Hilti has sought to invest in the development of the Plan of Works guidelines as part of a longer term business strategy pre-empting greater accountability for passive fire protection. It is aware that this is too often adopted far too late in the process. For Hilti’s Langford, there’s a lot to be learned from best practice abroad that can be translated into the UK scenario. He aligns himself more with Rowan’s desire to meet statutory guidance than with Bussey’s broader discussion of workflow but agrees that ‘fire stopping decisions need to be made much earlier in the design process’. He cites the situation in Finland, where fire stopping details have to be lodged with the local authority when a planning submission is submitted. But, he says, ‘fire stopping needs to take account of the fact that buildings change over time – that penetrations will move and be added to’.

Langford highlights the fact that both Germany and the US demand third party inspection and sign off for passive fire protection, the former only granting certification after an onerous examination process, whereas in the UK contractors installing the products can sign them off. Like Rowan, he believes that in the climate of deregulation, this is unlikely to change, which is why he feels vindicated with Hilti’s efforts to step into the breach.

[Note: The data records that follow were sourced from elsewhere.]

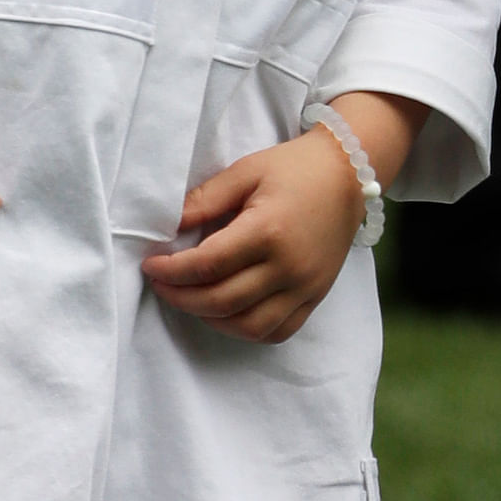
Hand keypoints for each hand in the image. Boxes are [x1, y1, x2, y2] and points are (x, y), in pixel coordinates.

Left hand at [142, 128, 365, 342]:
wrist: (349, 176)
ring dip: (212, 319)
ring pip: (249, 326)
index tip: (151, 266)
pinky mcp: (315, 296)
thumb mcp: (246, 172)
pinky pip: (278, 331)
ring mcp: (305, 287)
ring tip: (192, 299)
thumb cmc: (294, 169)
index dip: (172, 271)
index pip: (208, 265)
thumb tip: (168, 226)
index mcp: (267, 231)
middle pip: (222, 301)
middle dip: (182, 297)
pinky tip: (227, 313)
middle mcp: (288, 266)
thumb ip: (205, 201)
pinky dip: (247, 329)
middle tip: (162, 284)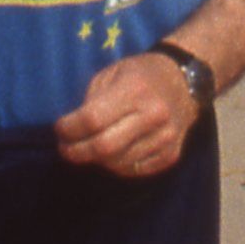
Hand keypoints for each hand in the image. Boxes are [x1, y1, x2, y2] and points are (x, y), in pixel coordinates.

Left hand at [55, 50, 201, 175]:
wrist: (185, 82)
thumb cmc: (141, 74)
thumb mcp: (111, 73)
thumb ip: (92, 100)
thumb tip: (74, 130)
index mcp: (134, 90)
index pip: (93, 118)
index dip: (70, 128)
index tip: (59, 129)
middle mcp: (153, 115)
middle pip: (105, 146)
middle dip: (77, 151)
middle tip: (65, 149)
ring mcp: (165, 137)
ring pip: (119, 163)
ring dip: (97, 160)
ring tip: (88, 149)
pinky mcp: (172, 154)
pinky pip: (136, 170)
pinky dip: (118, 166)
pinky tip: (111, 155)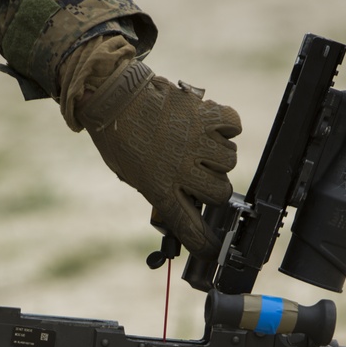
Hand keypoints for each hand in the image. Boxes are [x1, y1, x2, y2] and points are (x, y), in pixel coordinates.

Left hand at [76, 61, 241, 259]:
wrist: (112, 96)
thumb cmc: (119, 137)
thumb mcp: (133, 175)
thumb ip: (160, 192)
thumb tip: (187, 204)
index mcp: (159, 188)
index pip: (189, 226)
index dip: (204, 243)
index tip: (213, 250)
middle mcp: (181, 168)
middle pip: (220, 193)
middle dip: (214, 188)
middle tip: (201, 176)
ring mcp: (196, 141)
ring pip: (229, 160)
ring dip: (219, 156)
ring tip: (200, 146)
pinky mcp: (204, 115)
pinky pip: (233, 126)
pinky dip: (227, 127)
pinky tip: (212, 126)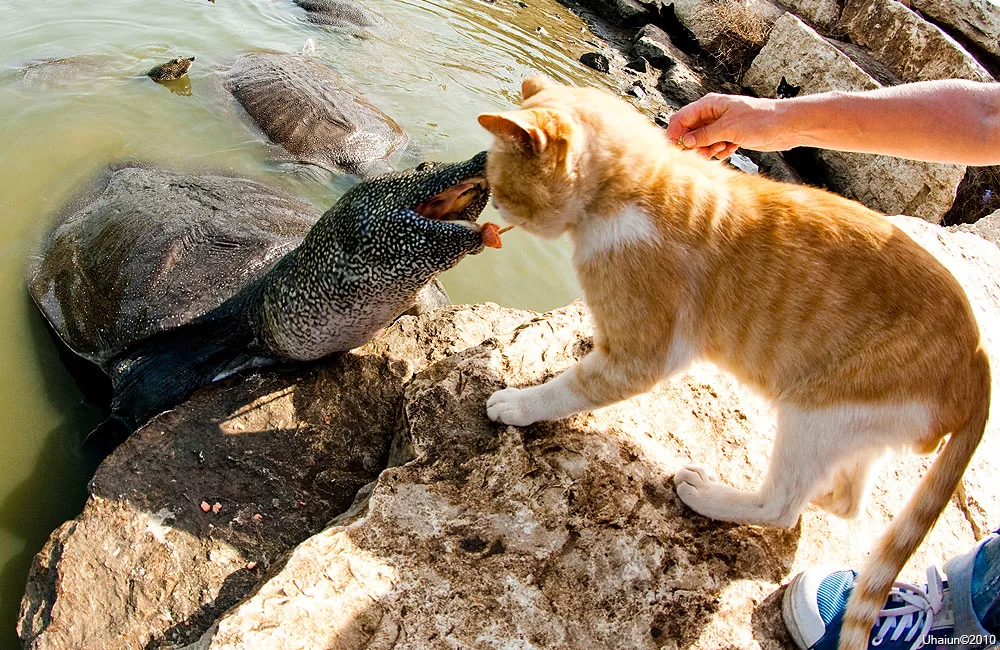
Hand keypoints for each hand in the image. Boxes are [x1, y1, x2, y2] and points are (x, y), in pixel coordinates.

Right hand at [666, 93, 796, 158]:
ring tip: (721, 148)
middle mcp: (713, 114)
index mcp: (709, 104)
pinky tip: (732, 148)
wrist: (785, 126)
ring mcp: (721, 125)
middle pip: (690, 131)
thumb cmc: (760, 120)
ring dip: (707, 149)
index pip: (682, 117)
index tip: (676, 148)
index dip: (675, 133)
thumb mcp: (728, 128)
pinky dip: (720, 151)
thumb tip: (685, 142)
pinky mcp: (730, 136)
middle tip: (704, 152)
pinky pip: (715, 147)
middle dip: (694, 144)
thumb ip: (704, 135)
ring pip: (702, 141)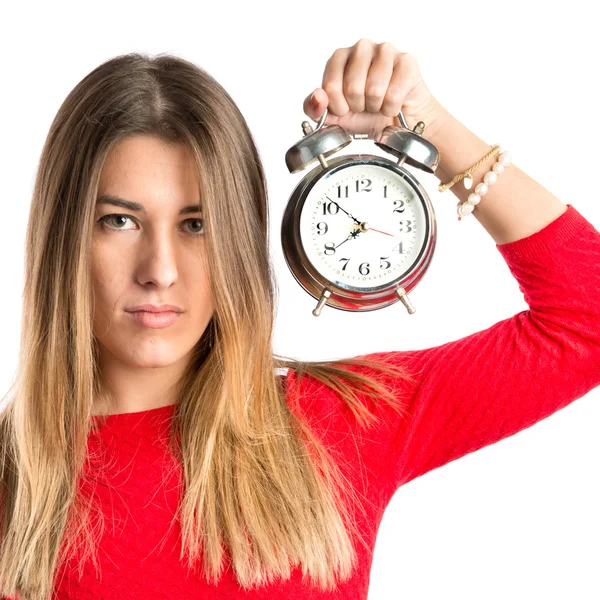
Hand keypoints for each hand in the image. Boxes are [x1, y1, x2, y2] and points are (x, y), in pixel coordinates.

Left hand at [303, 38, 443, 141]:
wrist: (395, 122)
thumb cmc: (364, 114)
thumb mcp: (333, 116)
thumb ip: (314, 108)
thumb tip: (318, 96)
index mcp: (339, 57)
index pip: (330, 87)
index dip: (339, 107)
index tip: (347, 108)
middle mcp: (361, 48)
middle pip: (353, 88)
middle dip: (359, 107)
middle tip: (365, 105)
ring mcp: (385, 50)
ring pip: (374, 90)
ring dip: (376, 107)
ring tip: (378, 103)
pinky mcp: (407, 61)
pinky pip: (393, 95)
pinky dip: (391, 108)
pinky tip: (393, 103)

‘Post Grenfell, the talk is of a more regulated environment with less reliance on self-certification and increased scrutiny of third party design documents instead of ADB. However that pans out, the need for the Plan of Works is more pressing than ever,’ he says. ‘Our Firestop Documentation Manager (CFS-DM) software allows for all stakeholders to individually audit every penetration. It is all about peace of mind, both for inspectors and, ultimately, for clients.’ Langford’s view is that 80% of fire stopping scenarios can be dealt with using 20-30 standard details whose benefits, adopted early enough in the design process, can be felt throughout the building’s operational life. The Plan of Works guidelines should help identify those key moments.

‘It’s a pattern book approach about making workflows clearer and individual responsibilities better defined throughout the design,’ he concludes. ‘We just want to support architects in their principal designer role by working with them much earlier in the process.’ In doing so, the logic runs, it should finally bring transparency, efficiency and, crucially, safety, to the specification process.